Line 2: the word “StageType” followed by a “0” if the stages have the same number of machines per stage or a “1” if the stages have a different number of machines per stage
Line 3: the word “NumJobs” followed by the number of jobs including a job 0 which is a dummy job
Line 4: the word “numstages” followed by the number of stages in serial
Line 5: the word “lbnum” followed by a number 1, 2, or 3, which was an indication to me regarding what lower bound was used.  Ignore it
Line 6: the word “lb” followed by a number – ignore it
Line 7: the word “ub” followed by a number – ignore it

Section 2
For each stage, the is a data section.
Line 1: the word “stageNum” followed by the stage number
Line 2: the word “NumMachs” followed by the number of machines at the stage
Line 3-4: the word “Ready” followed by a line of 0’s, one per job (at this time, all files have zero ready times)

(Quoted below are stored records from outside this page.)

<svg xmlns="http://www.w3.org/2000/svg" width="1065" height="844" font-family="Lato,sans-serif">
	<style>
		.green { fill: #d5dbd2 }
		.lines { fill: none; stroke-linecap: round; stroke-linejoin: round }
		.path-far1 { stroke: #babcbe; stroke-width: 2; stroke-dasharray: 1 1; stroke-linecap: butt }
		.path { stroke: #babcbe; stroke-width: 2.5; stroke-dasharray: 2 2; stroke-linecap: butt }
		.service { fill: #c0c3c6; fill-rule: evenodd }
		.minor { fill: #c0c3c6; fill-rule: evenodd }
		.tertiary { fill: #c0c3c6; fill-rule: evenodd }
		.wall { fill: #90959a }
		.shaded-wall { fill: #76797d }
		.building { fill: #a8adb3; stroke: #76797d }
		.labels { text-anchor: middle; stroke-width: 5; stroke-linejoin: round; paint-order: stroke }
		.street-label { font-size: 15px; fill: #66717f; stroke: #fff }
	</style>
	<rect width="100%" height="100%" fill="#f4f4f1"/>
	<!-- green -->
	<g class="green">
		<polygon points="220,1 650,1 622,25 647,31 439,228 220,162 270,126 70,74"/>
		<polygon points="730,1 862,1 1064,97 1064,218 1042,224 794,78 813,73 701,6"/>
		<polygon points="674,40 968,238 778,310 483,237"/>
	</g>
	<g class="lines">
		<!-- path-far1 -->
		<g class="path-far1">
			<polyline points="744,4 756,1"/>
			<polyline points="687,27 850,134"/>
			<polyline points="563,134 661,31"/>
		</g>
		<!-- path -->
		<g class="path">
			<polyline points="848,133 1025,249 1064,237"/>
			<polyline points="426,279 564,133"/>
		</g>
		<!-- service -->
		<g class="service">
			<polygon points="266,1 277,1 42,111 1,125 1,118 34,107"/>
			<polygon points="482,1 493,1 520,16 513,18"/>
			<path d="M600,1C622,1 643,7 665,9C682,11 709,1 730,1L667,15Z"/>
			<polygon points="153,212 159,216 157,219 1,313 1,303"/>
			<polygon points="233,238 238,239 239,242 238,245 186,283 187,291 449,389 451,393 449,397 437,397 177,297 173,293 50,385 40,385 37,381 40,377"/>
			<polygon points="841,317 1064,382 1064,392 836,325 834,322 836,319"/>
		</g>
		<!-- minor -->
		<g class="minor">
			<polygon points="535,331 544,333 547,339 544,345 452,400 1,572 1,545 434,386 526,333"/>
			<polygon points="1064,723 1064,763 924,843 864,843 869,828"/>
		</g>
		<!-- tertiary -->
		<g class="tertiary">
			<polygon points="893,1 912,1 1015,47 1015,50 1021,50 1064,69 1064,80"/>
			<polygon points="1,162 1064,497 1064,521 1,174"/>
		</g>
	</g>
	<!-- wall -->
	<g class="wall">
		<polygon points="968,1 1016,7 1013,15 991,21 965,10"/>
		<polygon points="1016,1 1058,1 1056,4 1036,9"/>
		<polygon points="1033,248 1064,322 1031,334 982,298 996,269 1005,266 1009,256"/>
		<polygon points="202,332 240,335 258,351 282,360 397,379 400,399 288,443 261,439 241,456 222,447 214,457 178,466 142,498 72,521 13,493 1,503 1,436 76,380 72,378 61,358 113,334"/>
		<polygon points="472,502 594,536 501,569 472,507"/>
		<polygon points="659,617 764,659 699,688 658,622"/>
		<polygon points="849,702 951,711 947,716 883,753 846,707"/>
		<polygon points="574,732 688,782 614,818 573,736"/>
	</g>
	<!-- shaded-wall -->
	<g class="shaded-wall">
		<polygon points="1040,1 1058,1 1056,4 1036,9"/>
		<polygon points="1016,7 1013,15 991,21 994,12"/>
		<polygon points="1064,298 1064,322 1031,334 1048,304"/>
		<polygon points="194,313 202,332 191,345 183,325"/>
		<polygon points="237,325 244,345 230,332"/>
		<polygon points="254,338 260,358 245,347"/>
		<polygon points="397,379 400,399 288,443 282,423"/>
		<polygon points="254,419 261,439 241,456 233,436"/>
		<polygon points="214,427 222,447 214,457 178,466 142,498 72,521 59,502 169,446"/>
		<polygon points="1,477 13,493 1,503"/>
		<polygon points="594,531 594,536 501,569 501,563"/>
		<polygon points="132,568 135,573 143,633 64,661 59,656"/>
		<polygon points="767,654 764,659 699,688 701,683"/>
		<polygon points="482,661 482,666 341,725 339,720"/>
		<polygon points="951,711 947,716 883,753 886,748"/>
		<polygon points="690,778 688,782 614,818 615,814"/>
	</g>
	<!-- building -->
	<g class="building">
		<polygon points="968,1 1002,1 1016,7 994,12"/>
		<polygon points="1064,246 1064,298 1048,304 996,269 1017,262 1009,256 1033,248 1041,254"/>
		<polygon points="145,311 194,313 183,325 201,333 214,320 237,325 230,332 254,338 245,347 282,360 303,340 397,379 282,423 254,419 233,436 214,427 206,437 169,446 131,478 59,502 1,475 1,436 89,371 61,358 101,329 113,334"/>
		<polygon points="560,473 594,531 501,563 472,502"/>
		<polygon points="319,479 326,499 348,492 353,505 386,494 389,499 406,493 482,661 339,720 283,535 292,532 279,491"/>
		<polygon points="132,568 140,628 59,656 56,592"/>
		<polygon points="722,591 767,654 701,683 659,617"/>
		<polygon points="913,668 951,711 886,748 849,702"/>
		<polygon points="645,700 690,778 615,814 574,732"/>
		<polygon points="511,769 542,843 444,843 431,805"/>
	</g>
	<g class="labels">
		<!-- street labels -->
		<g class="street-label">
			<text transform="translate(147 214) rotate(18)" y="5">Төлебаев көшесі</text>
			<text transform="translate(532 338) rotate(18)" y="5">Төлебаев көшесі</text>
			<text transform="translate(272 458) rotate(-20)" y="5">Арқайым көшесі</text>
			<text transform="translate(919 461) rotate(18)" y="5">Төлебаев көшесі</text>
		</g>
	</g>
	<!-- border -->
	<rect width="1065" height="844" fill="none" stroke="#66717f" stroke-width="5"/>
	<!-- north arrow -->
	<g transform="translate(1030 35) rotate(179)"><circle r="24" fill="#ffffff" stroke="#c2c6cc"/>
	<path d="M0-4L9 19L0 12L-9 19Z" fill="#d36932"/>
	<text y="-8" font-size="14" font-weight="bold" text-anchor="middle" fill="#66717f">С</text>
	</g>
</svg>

Line 5-6: the word “Process” followed by a line of numbers, one per job.  If a jobs does not visit a stage, its processing time is set at 0.  Job 0 visits every stage and its process time will be described below
Line 7+: the word “Setup” followed by a table of numbers, one per job.  Each line contains the time from a job to a job.  The first line contains times from job 0 to all other jobs, the second line from job 1 to all other jobs.  We do not allow jobs to be repeated, so the setup from i to i is set at 90000 arbitrarily.  Times from job 0 are discussed below.

Job 0 times
Job 0 exists as the first job of each machine at each stage but has no actual physical meaning.  It represents the initial state of the machine from which all setup must be performed.  As such, its processing time is set to be the minimum setup time from it to any other job in the original setup time matrix.  Then, the job with the minimum setup time from 0 to it has a setup time of 0 recorded in the setup time matrix and the setup time from 0 to the other jobs (with positive processing times at the stage) are reduced by the job 0 processing time.  For example, in the data file segment shown, job 0’s processing time is 19 and the jobs that visit stage 1 are 1, 2, and 6.  The setup times from 0 to 1, 2, and 6 are shown to be 4, 5, and 0, respectively.  Therefore, we know that the data originally generated had a setup time from 0 to 1, 2, and 6 as 23(=19+4), 24 and 19, respectively.  This pre-processing was done at all stages on all files.